Launched ten years ago, the European Research Council (ERC) initiative has really transformed the landscape of European research. Some 7,000 researchers of all nationalities have received funding for projects involving around 40,000 staff. Each year, the ERC pays out close to two billion Swiss francs.
A 30% success rate
Switzerland ranks fifth in terms of recipient countries, with nearly 500 ERC grants awarded to researchers in Switzerland over the last ten years. And EPFL, which has been awarded 116,* comes in fourth among Europe’s higher education institutions, behind three UK universities. It is closely followed by the Swiss Federal Institute of Technology in Zurich (110 grants). For Switzerland’s two institutes of technology, this achievement is even more impressive given that they missed out on two application rounds in 2014 as a result of the referendum on mass immigration, which took place on 9 February of that year. Beyond these absolute figures, the recent success rate of EPFL applicants is impressive: more than 30% of applicants have been awarded a grant, compared with the average of around 10%.
"That illustrates just how good our researchers are," stated Michele De Palma, who has just been awarded a Consolidator Grant, after first receiving a Starting Grant. "The Research Office and the central services also provide significant support when it comes to the applications and the selection interviews." The grants are awarded to individuals, which gives researchers more freedom to carry out their projects. Like De Palma, several researchers arrive at EPFL with their ERC grant already in hand, which means even more funds for the university.
Only high-risk and groundbreaking projects are successful, in recognition of their pursuit of scientific excellence. "For a researcher, applying for an ERC grant is also a time to reflect on what you want to do for the next five years," commented Denis Duboule, a professor in the Laboratory of Developmental Genomics, who has already received two Advanced Grants.
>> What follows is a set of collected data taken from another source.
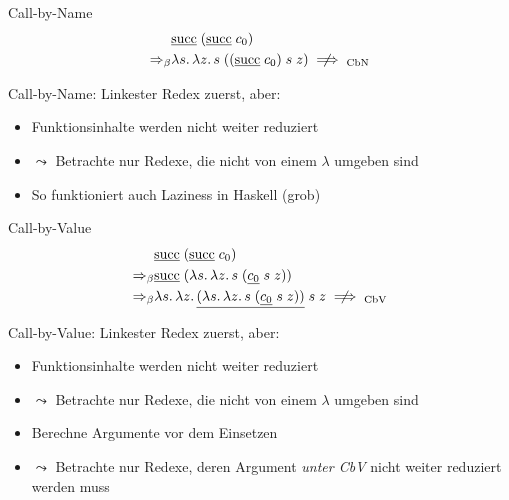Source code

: \documentclass{beamer}
\begin{document}
\begin{frame}{Call-by-Name}
        \begin{eqnarray*}
          &
          \app{
            \uline{\csucc}
          }{
            (\app{\uline{\csucc}}{\cn{0}})
          } \\
          \Rightarrow_\beta&
          \lam{s}{\lam{z}{\app{s}{(\app{\app{(\app{\uline{\csucc}}{\cn{0}})}{s}}{z})}}} \centernot\implies_{\text{CbN}}
        \end{eqnarray*}

        \vfill

        Call-by-Name: Linkester Redex zuerst, aber:

        \begin{itemize}
          \item Funktionsinhalte werden nicht weiter reduziert
          \item $\leadsto$ Betrachte nur Redexe, die nicht von einem $\lambda$ umgeben sind
          \item So funktioniert auch Laziness in Haskell (grob)
        \end{itemize}
\end{frame}

\begin{frame}{Call-by-Value}
        \begin{eqnarray*}
          &
          \app{
            \uline{\csucc}
          }{
            (\app{\uline{\csucc}}{\cn{0}})
          } \\
          \Rightarrow_\beta&
          \app{
            \uline{\csucc}
          }{
            (\lam{s}{\lam{z}{
              \app{s}{
                (\app{\app{\uline{\cn{0}}}{s}}{z})
              }
            }})
          } \\
          \Rightarrow_\beta&
          \lam{s}{\lam{z}{
          \app{\app{
            \uline{(\lam{s}{\lam{z}{
              \app{s}{
                (\app{\app{\uline{\cn{0}}}{s}}{z})
              }
            }})}
          }{s}}{z}
          }} \centernot\implies_\text{CbV}
        \end{eqnarray*}
        \vfill

        Call-by-Value: Linkester Redex zuerst, aber:

        \begin{itemize}
          \item Funktionsinhalte werden nicht weiter reduziert
          \item $\leadsto$ Betrachte nur Redexe, die nicht von einem $\lambda$ umgeben sind
          \item Berechne Argumente vor dem Einsetzen
          \item $\leadsto$ Betrachte nur Redexe, deren Argument \emph{unter CbV} nicht weiter reduziert werden muss
        \end{itemize}
\end{frame}
\end{document}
"In five years, you have time to get some interesting findings and publish them," said De Palma. Duboule, however, thinks that more flexibility wouldn’t be a bad thing: "When you get a grant, you can’t always find four highly skilled researchers straight away. Setting up the project can take time, and projects should be allowed to be spread over six or seven years."
*total for 2007 to 2015 + Starting and Consolidator Grants in 2016
Four types of grants
ERC funding is given to scientists, regardless of their age or nationality, so that they can conduct research in one of the 27 EU Member States or associated countries.
- Starting grant: for researchers with two to seven years of experience after the PhD; up to 1.5 million euros awarded for five years.
- Consolidatorgrant: for researchers with seven to 12 years of experience after the PhD; up to 2 million euros awarded for five years.
- Advanced grant: for seasoned researchers with an established reputation; up to 2.5 million euros for five years.
- Proof-of-concept grant: awarded to researchers who have already received an ERC grant, to support them in marketing or applying their findings.